'They destroyed a community:' The estate ruined by shelved HS2 extension
Residents on the Shimmer Estate in Mexborough, South Yorkshire, who were forced out of their homes after the site was earmarked for demolition to make way for the now-scrapped second HS2 leg, said they are "angry" at how they have been treated.
Residents were informed by a letter in 2016 that 16 residential properties on the then newly built estate would need to be knocked down to make way for the high speed train. By the end of 2020, the government had purchased 75 homes for potential demolition to make way for the line.
The remaining houses on the estate would have been in touching distance of the railway, and many argued the entire site should have been brought up to make way for construction of a 20 metre high viaduct.
Rachel Ridler says the Shimmer estate was a "budding community" before it was marked to be bulldozed for HS2.
Transport secretary, Grant Shapps, announced on Thursday that that the eastern leg of HS2 will be scrapped between the East Midlands and Leeds, leaving those who had been forced out of their former home angry at the stress they were put through.
Rachel Ridler is one of many Shimmer estate former residents who feels she was forced out of her home for nothing in light of Thursday's announcement.
Ms Ridler and her husband left the estate three years ago after, ending two extremely stressful years for the family.
She says there would be a removal van every few weeks, the constant flux of residents eroding the community spirit of the estate. Half built houses were left abandoned as the developers left the project knowing no one would buy a home in the shadow of a major railway line. The estate "ran to ruin" as people began to neglect their homes.
The family had planned to make their house of the Shimmer estate their home for many years among what Ms Ridler describes as a "budding community". They also lost out financially as the compensation they were offered did not meet the expense of buying another property. Ms Ridler claims houses were undervalued and residents did not get the compensation they deserved for the stress they were put through. She says many of her former neighbours remain angry at their treatment. Few people who lived on the estate who lived there in 2016 remain.
Ms Ridler tells ITV News: "It's a real shame that they've destroyed what was kind of a budding community on the Shimmer, an estate where new neighbours were moving in and getting to know each other, and it had that hope of being a beautiful place to live.
"And they destroyed that. The first year after the announcement, obviously people stopped looking after the houses. If it's not going to be your house, you don't look after it, do you? And you'd see every week a moving van, come onto the estate and someone else move off. It was like a dagger to your heart every week."

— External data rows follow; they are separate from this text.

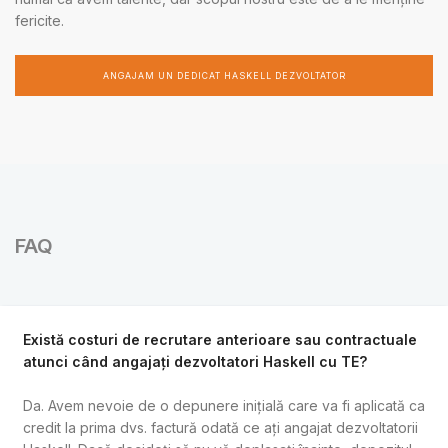
fericite.
ANGAJAM UN DEDICAT HASKELL DEZVOLTATOR
FAQ
Există costuri de recrutare anterioare sau contractuale
atunci când angajați dezvoltatori Haskell cu TE?
Da. Avem nevoie de o depunere inițială care va fi aplicată ca
credit la prima dvs. factură odată ce ați angajat dezvoltatorii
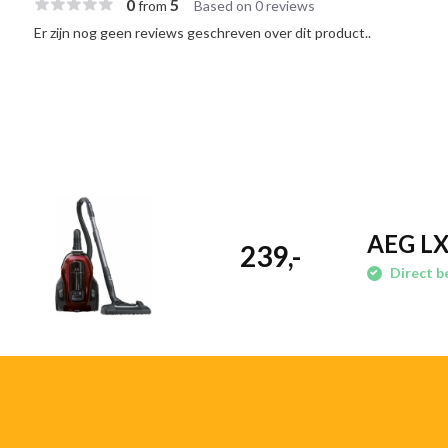
0
5
from
Based on 0 reviews
Er zijn nog geen reviews geschreven over dit product..
AEG LX9
239,-
Direct b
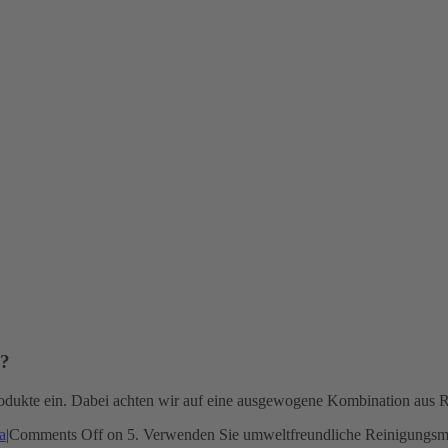
l?
odukte ein. Dabei achten wir auf eine ausgewogene Kombination aus R
a
|
Comments Off
on 5. Verwenden Sie umweltfreundliche Reinigungsmi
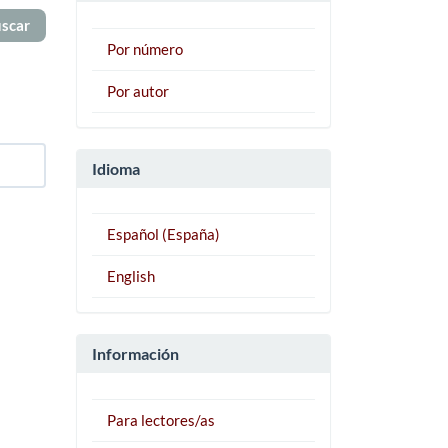
Por número
Por autor
Idioma
Español (España)
English
Información
Para lectores/as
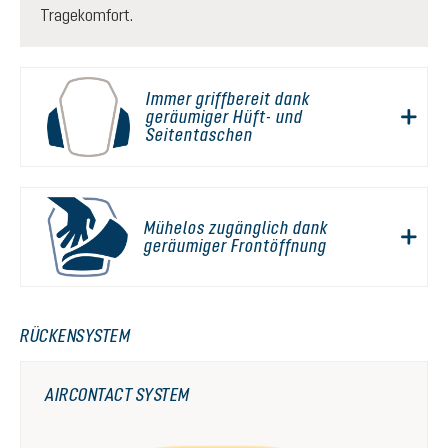
Tragekomfort.
Immer griffbereit dank
geräumiger Hüft- und
Seitentaschen
Mühelos zugänglich dank
geräumiger Frontöffnung
RÜCKENSYSTEM
AIRCONTACT SYSTEM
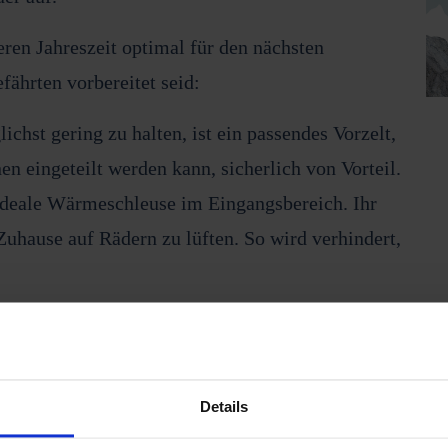
eren Jahreszeit optimal für den nächsten
ährten vorbereitet seid:
chst gering zu halten, ist ein passendes Vorzelt,
n eingeteilt werden kann, sicherlich von Vorteil.
e ideale Wärmeschleuse im Eingangsbereich. Ihr
 Zuhause auf Rädern zu lüften. So wird verhindert,
 besten eine zweite Gasflasche als Reserve ein,
ch höher. Um den Gasinhalt ganz bequem und in
r beispielsweise
unseren Gasinhaltsmesser GIM
Details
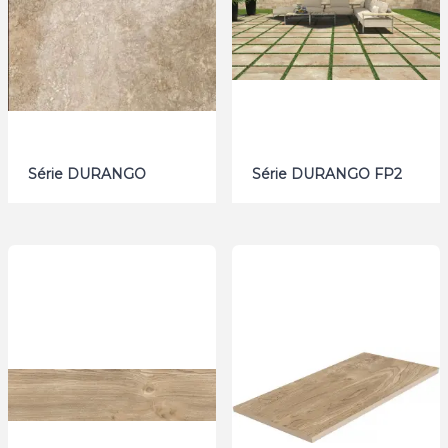
Série DURANGO
Série DURANGO FP2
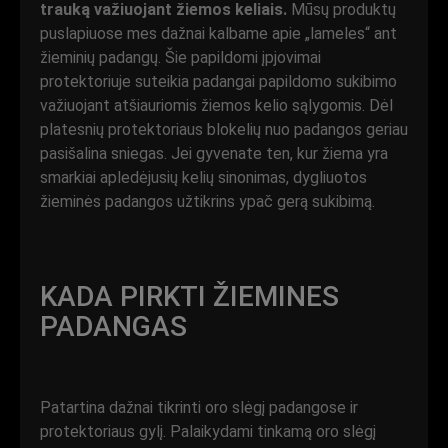
trauką važiuojant žiemos keliais.
Mūsų produktų
puslapiuose mes dažnai kalbame apie „lameles“ ant
žieminių padangų. Šie papildomi įpjovimai
protektoriuje suteikia padangai papildomo sukibimo
važiuojant atšiauriomis žiemos kelio sąlygomis. Dėl
platesnių protektoriaus blokelių nuo padangos geriau
pasišalina sniegas. Jei gyvenate ten, kur žiema yra
smarkiai apledėjusių kelių sinonimas, dygliuotos
žieminės padangos užtikrins ypač gerą sukibimą.
KADA PIRKTI ŽIEMINES
PADANGAS
Patartina dažnai tikrinti oro slėgį padangose ir
protektoriaus gylį. Palaikydami tinkamą oro slėgį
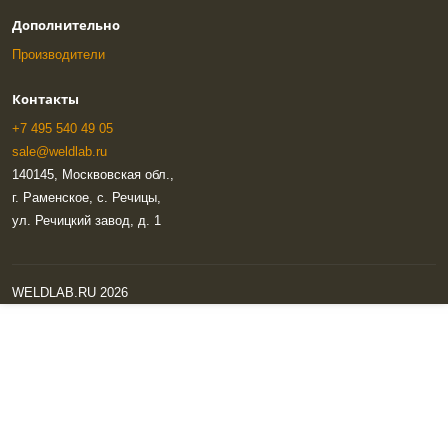
Дополнительно
Производители
Контакты
+7 495 540 49 05
sale@weldlab.ru
140145, Москвовская обл.,
г. Раменское, с. Речицы,
ул. Речицкий завод, д. 1
WELDLAB.RU 2026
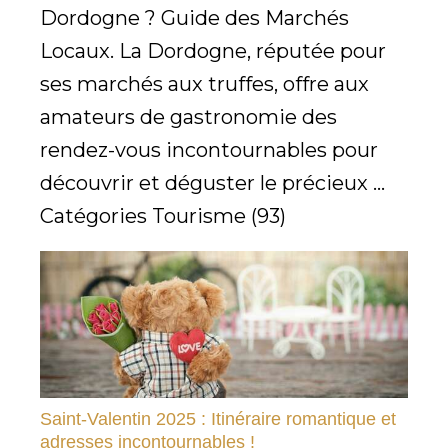
Dordogne ? Guide des Marchés
Locaux. La Dordogne, réputée pour
ses marchés aux truffes, offre aux
amateurs de gastronomie des
rendez-vous incontournables pour
découvrir et déguster le précieux ...
Catégories Tourisme (93)
Saint-Valentin 2025 : Itinéraire romantique et
adresses incontournables !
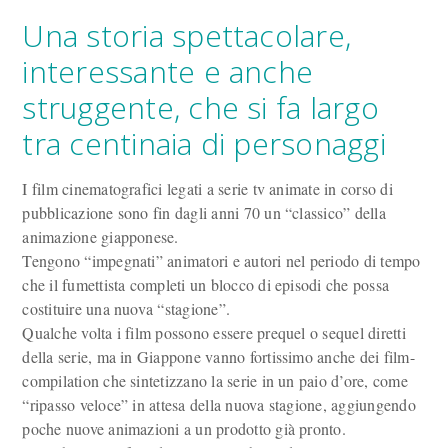
Una storia spettacolare,
interessante e anche
struggente, che si fa largo
tra centinaia di personaggi
I film cinematografici legati a serie tv animate in corso di
pubblicazione sono fin dagli anni 70 un “classico” della
animazione giapponese.
Tengono “impegnati” animatori e autori nel periodo di tempo
che il fumettista completi un blocco di episodi che possa
costituire una nuova “stagione”.
Qualche volta i film possono essere prequel o sequel diretti
della serie, ma in Giappone vanno fortissimo anche dei film-
compilation che sintetizzano la serie in un paio d’ore, come
“ripasso veloce” in attesa della nuova stagione, aggiungendo
poche nuove animazioni a un prodotto già pronto.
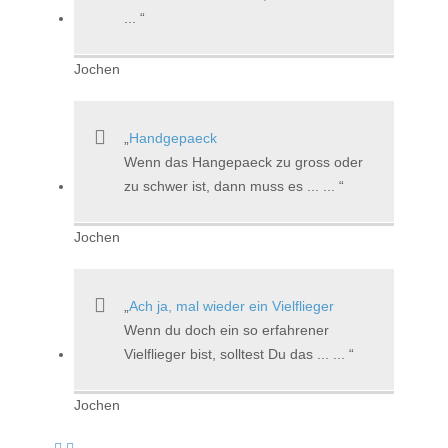
...
Jochen
Handgepaeck
Wenn das Hangepaeck zu gross oder
zu schwer ist, dann muss es ... ...
Jochen
Ach ja, mal wieder ein Vielflieger
Wenn du doch ein so erfahrener
Vielflieger bist, solltest Du das ... ...
Jochen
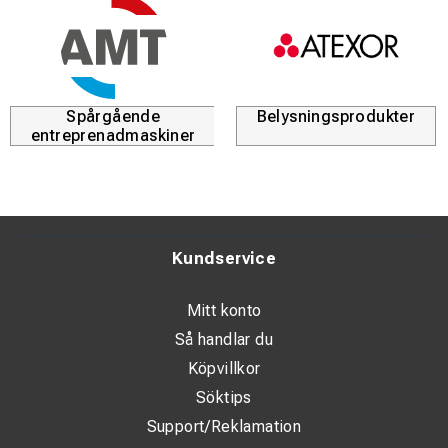
Spårgående
Belysningsprodukter
entreprenadmaskiner
Kundservice
Mitt konto
Så handlar du
Köpvillkor
Söktips
Support/Reklamation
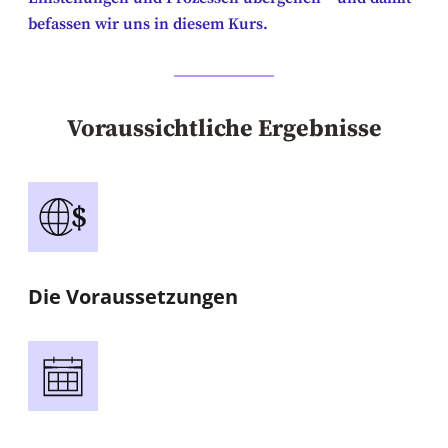
befassen wir uns in diesem Kurs.
Voraussichtliche Ergebnisse
Die Voraussetzungen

She continues: "It was a really horrible couple of years after the news, there were half built houses that it just abandoned and the far end of the estate just went to kind of just run to ruin where there was no point in the build in the last 20 or 30 houses because who was going to buy and buy them on a kind of condemned estate.
"A year when you could say there just wasn't any point. It wasn't the place that we'd dream of the future that we brought into.
"We joined with the host of neighbours who applied to sell the houses to the government and started that process, not knowing where we wanted to go or or anything. And we chose to move to the furthest side of Doncaster."
She says she felt people were treated "appallingly"
"To decide on a route and then to pushed envelopes through people's doorsteps at six in the morning, so you wake up and that news is just sat on your on your doormat. It was horrible."